──────── SELECTED EXTRACT

As one who grew up in Santa Fe, once an Indian always an Indian. For 12 years in the SF school system the only interpretation of OUR use of the word "Indians" was totally well meaning and NEVER meant in any way to disrespect ourselves, the American Native Indians or any Indians anywhere. Lay off our Santa Fe Indians!

Dalton Logan


Gary Scoggin

I see a big difference between “Redskins” (derogatory) and “Indians” (not).

Robert Braeking

Racism, my foot. All this name changing, statue toppling, and callings of racism are the inane rantings of the intellectually inept.

Dalton Logan


Meg Cagnola


Carlos Ponce

Chief Red Fox (Lakota: Tokála Luta, also known as Chief William Red Fox; June 11, 1870 – 1976) was an Oglala Lakota Sioux performer, actor, and Sioux Indian rights advocate, born on the Pine Ridge Reservation in the Dakota Territory. He was a nephew of famed Sioux war leader, Crazy Horse. - Wiki

His mother was White Swan and his father was Black Eagle.

(The Santa Fe Headlight - school newspaper April 24, 1929 Page 1)

In March 1929 he visited Galveston Island and Galveston County schools:

"The laws, life, customs, habits of the Indians will be explained to the school children by the chief in his series of talks and there will also be given a demonstration of tribal songs and dances in connection with the addresses."

Galveston Daily News March 24, 1929 Page 23

He spoke to the students at Santa Fe High School in Alta Loma, Texas on April 10, 1929 at 9 a. m..

A school reveres its mascot. Santa Fe ISD should keep the Indian mascot

Bailey Jones

Any time you refer to a people by a name that is not their own it's going to be problematic, especially if your ancestors hunted those people to near extinction. If you choose to do so, you should at least make a point of avoiding stereotypes and caricatures in mascots and cheers. And you should, at the very least, provide students with a truthful educational narrative about the people - not the stereotypes - that you've chosen as your sports logo. But I can't imagine that the world cares much about the names of Galveston County school sports teams.

Carlos Ponce

Inquiry: Does the term "pale face" offend you, Bailey?

Bailey Jones

Nope. As a member of the white male class of privilege, and not being a conservative, I'm not offended that easily.

Now, if invaders had come to my country, killed 99% of my people and interred the rest of us on reservations, made faithless treaties and broke every single one of them, and my people were now the poorest and sickest in all the land, and then some history illiterate descendant of that invader named his kids' high school after me, without even bothering to learn my real name, and dressed up some cheerleader to look like something out of a dime novel, then yes - I might be offended by the name - just because after 5 centuries of genocide, ethnic cleansing and cultural destruction, I would have had enough of these people.

Raymond Lewis

Well said Mr. Jones.

Carlos Ponce

Inquiry: Does the term "guero" offend you, Bailey?

Bailey Jones

Never heard that one, Carlos. My preferred pejorative is "cracker".

Carlos Ponce

Never heard of "guero"? I'm surprised.

────────────────

WHAT THIS EXERCISE ASKS —
1. From the mascot comment thread, list every relative of Chief Red Fox that it names and how each is related to him.
2. According to the mascot comment thread, when and where did Chief Red Fox speak to Santa Fe High School students?

──────── DATA LISTING

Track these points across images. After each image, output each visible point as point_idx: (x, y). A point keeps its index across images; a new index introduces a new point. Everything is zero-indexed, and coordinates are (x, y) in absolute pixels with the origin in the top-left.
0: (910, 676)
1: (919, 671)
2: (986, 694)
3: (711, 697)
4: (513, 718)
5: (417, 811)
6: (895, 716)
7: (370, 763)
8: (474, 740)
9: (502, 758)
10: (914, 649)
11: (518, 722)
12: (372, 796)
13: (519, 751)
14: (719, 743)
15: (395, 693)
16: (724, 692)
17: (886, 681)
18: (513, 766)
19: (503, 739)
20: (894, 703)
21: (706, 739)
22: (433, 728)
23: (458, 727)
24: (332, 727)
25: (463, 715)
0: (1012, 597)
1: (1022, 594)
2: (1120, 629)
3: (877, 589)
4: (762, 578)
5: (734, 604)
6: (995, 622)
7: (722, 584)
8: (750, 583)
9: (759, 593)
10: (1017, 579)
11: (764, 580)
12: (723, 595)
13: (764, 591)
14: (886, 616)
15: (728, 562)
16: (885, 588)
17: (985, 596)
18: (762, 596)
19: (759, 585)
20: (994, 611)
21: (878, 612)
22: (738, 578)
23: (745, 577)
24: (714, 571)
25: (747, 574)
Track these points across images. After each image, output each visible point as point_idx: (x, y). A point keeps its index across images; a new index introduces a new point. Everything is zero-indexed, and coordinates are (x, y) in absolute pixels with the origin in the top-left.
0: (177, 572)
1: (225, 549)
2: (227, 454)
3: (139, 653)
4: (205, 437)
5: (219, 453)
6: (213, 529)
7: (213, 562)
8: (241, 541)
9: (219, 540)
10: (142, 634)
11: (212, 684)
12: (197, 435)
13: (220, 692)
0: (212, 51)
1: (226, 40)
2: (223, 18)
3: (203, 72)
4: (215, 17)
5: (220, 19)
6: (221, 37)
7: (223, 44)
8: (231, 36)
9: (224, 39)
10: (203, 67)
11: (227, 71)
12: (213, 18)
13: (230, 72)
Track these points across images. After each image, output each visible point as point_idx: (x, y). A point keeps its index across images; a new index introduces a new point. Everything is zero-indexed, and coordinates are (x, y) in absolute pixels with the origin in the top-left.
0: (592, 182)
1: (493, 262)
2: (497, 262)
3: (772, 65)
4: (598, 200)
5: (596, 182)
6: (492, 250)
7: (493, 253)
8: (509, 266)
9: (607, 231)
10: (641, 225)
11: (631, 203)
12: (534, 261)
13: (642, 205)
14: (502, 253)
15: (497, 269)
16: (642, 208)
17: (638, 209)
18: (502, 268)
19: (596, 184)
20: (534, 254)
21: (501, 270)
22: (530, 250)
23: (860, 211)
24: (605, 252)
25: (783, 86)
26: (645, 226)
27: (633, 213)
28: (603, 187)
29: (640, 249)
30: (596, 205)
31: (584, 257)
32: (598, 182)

────────────────

TASK ANSWERS —
1.
- Crazy Horse: Chief Red Fox was his nephew.
- White Swan: his mother.
- Black Eagle: his father.

2. He spoke at Santa Fe High School in Alta Loma, Texas, on April 10, 1929, at 9 a.m.